Laporan Konflik Agraria Tahun 2020 memperlihatkan anomali wajah konflik agraria di tengah perekonomian yang mengalami minus pertumbuhan. Biasanya, di tengah perekonomian yang mengalami resesi, konflik agraria layaknya juga mengalami trend menurun.
Menurut laporan tersebut sebabnya adalah rencana investasi dan ekspansi bisnis berskala besar yang bersifat ‘lapar tanah’ menahan diri, melakukan efisiensi bisnis, modal berkurang signifikan, atau bahkan mengalami kolaps.

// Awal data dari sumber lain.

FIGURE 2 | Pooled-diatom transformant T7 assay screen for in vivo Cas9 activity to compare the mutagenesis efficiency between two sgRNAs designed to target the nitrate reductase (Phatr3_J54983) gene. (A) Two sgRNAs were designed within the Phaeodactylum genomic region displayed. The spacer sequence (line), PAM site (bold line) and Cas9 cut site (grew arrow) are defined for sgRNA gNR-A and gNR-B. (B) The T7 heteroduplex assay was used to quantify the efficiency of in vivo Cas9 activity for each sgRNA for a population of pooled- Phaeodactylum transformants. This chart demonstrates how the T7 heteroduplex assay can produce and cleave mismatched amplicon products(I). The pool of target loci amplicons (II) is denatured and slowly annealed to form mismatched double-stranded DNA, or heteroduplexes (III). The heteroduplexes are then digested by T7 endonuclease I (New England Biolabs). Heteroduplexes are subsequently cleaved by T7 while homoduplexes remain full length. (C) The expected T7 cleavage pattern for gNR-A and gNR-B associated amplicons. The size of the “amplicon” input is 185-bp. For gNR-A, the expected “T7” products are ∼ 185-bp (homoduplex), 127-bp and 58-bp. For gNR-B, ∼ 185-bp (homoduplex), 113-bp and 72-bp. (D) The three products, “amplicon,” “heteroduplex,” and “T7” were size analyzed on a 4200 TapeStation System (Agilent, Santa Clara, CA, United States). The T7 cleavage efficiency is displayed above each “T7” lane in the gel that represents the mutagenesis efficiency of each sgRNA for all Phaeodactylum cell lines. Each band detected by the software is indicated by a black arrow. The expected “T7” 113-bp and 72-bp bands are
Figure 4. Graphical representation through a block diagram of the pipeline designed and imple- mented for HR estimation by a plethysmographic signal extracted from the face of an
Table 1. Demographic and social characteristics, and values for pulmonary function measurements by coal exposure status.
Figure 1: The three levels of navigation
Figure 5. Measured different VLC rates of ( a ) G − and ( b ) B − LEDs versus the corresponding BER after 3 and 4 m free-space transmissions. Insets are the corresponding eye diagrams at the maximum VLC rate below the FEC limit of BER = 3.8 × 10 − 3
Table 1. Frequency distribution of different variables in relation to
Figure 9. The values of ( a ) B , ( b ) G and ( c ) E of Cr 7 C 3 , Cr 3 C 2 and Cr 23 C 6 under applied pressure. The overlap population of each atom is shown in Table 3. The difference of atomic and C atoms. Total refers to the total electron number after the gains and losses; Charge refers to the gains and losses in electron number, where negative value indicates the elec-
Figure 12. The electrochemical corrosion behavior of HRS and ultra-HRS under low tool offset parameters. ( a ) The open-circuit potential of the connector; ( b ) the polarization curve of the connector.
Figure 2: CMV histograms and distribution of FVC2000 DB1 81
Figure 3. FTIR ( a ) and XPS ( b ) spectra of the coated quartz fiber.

“Situasi di atas menjadi anomali di tengah resesi ekonomi yang melanda hampir sepanjang tahun. Sebagai perbandingan, pada periode April-September tahun 2019 perekonomian kita mencatat pertumbuhan sebesar 5,01 persen, dan letusan konflik agraria pada periode tersebut tercatat sebanyak 133 letusan konflik,” ujar Dewi.
Sementara itu, pada periode yang sama pada 2020, di tengah pertumbuhan ekonomi Indonesia yang mencapai minus 4,4 persen, ternyata letusan konflik agraria tercatat sebanyak 138. Ternyata, meskipun krisis dan PSBB berlangsung, investasi dan kegiatan bisnis berbasis agraria tetap bekerja secara masif dan represif.
Menurut Dewi, pandemi Covid-19 dan krisis ekonomi ternyata tidak menghambat laju perampasan tanah. Di tengah resesi ekonomi rakyat, badan-badan usaha swasta dan negara tidak bisa mengendalikan diri.
“Justru menjadikan krisis dan pembatasan gerak rakyat, sebagai peluang untuk menggusur masyarakat dari tanahnya, dari syarat-syarat keberlangsungan hidupnya,” tandas Dewi.